_Exercise material:_

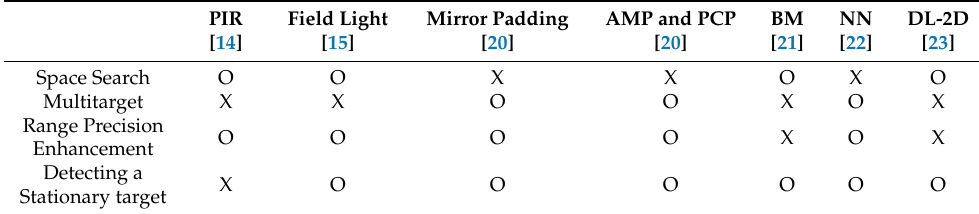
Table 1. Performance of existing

---

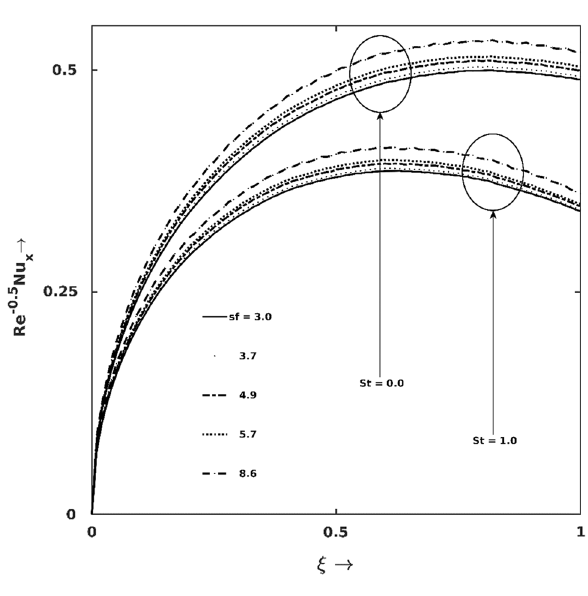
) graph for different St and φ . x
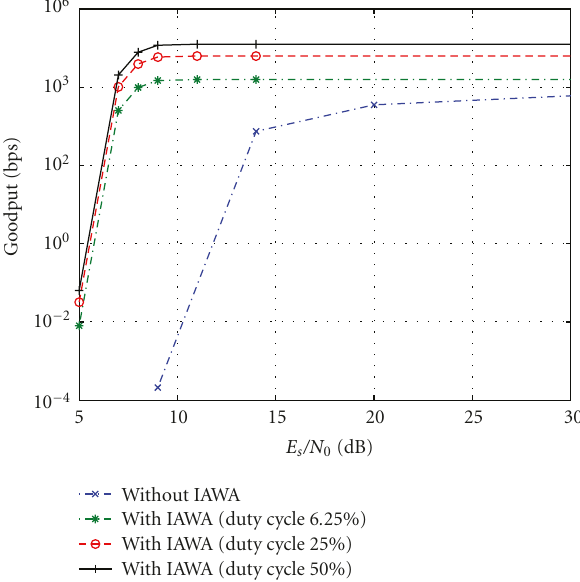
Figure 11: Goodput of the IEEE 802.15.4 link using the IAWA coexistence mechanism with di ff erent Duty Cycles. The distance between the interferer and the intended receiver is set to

_Exercise prompt:_
Reproduce word for word, with pictures dropped, only the part of the material above that opens with the line containing "St and φ . x" and closes with the line containing "Figure 11: Goodput".

_Your response:_
) graph for different St and φ . x
Figure 11: Goodput of the IEEE 802.15.4 link using the IAWA coexistence mechanism with di ff erent Duty Cycles. The distance between the interferer and the intended receiver is set to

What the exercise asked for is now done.